Epidemiologist Jason Salemi with the University of South Florida, who tracks the numbers on his own dashboard, said it’s a significant bump, but not enough.

“We have nearly 8 million people of vaccine eligible age in our state that are not yet fully vaccinated,” he said, adding that the figure includes hundreds of thousands of seniors.

Salemi said even if most of those people got shots tomorrow it would be weeks before they're fully protected.

He said the rise in vaccinations highlights the importance of educating people about the vaccines’ safety and efficacy, and the importance of removing access barriers.

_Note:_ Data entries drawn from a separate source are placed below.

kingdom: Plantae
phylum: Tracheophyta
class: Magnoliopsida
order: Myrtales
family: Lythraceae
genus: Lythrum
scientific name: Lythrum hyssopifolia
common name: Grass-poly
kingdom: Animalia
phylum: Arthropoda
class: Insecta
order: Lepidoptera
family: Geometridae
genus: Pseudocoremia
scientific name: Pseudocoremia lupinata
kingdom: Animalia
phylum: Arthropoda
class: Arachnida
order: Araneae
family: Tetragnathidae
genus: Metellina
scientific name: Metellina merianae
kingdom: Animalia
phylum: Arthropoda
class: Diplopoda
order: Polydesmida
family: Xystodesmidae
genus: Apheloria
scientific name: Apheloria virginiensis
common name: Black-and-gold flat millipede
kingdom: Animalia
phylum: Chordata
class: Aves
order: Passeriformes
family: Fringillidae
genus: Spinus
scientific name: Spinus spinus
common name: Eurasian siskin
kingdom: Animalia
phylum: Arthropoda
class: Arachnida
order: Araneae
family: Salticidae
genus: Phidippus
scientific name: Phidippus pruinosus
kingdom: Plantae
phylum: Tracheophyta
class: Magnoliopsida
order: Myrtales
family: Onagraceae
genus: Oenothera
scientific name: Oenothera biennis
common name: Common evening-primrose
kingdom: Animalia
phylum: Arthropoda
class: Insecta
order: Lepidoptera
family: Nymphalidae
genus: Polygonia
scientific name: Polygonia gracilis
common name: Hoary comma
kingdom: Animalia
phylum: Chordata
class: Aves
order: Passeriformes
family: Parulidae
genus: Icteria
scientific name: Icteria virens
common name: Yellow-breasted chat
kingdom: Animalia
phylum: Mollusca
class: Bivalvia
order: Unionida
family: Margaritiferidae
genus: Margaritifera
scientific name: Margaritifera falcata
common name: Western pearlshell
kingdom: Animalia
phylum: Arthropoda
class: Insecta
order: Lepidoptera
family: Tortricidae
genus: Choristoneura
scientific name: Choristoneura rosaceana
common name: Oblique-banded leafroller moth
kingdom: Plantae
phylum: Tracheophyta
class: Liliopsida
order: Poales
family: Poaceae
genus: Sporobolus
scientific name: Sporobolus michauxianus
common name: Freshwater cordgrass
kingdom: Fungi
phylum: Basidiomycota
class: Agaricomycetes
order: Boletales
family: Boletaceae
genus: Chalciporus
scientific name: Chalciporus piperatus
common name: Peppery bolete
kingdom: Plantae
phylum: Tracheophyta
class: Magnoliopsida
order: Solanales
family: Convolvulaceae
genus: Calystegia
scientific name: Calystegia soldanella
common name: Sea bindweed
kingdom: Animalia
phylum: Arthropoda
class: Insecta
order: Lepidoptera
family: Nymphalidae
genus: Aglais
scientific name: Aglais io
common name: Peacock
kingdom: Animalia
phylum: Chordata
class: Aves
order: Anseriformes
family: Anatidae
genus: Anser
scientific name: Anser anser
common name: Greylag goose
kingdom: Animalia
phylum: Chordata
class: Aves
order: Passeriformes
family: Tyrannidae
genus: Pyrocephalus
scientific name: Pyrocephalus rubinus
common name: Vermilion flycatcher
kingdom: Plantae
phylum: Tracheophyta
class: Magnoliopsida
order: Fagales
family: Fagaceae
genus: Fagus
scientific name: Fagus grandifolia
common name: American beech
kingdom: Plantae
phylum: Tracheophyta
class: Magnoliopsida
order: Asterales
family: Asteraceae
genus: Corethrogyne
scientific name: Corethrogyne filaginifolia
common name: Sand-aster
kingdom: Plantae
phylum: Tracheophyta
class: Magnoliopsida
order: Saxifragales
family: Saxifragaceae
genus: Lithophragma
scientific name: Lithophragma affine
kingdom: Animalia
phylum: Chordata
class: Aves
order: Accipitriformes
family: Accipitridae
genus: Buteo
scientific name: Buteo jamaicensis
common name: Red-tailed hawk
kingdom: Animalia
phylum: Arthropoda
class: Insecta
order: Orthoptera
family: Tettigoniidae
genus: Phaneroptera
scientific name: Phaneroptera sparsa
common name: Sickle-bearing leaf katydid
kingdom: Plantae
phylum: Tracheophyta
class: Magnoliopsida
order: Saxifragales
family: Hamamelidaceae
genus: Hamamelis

But with hospitals overwhelmed and infection rates likely far higher than what's reflected in testing, Salemi said those efforts alone won't get the state far.

“So encouraging vaccination, again, that's hugely important for our long-term strategy, but we've got to couple the encouragement of getting vaccinated with wearing a mask and social distancing, especially when we're in a public indoor setting, because that's the best way we can block transmission right now,” he said.

That's a tall order in Florida, where a large part of the community has long resisted masks and state leaders have vocally opposed requiring them, even making it illegal in many places.

Salemi acknowledges everyone is sick of living with COVID but it's the reality right now.

He said with vaccination rates rising and more people developing some form of infection-acquired immunity, Florida's numbers are bound to come down soon. But the more people act now, he said, the fewer will needlessly suffer and die.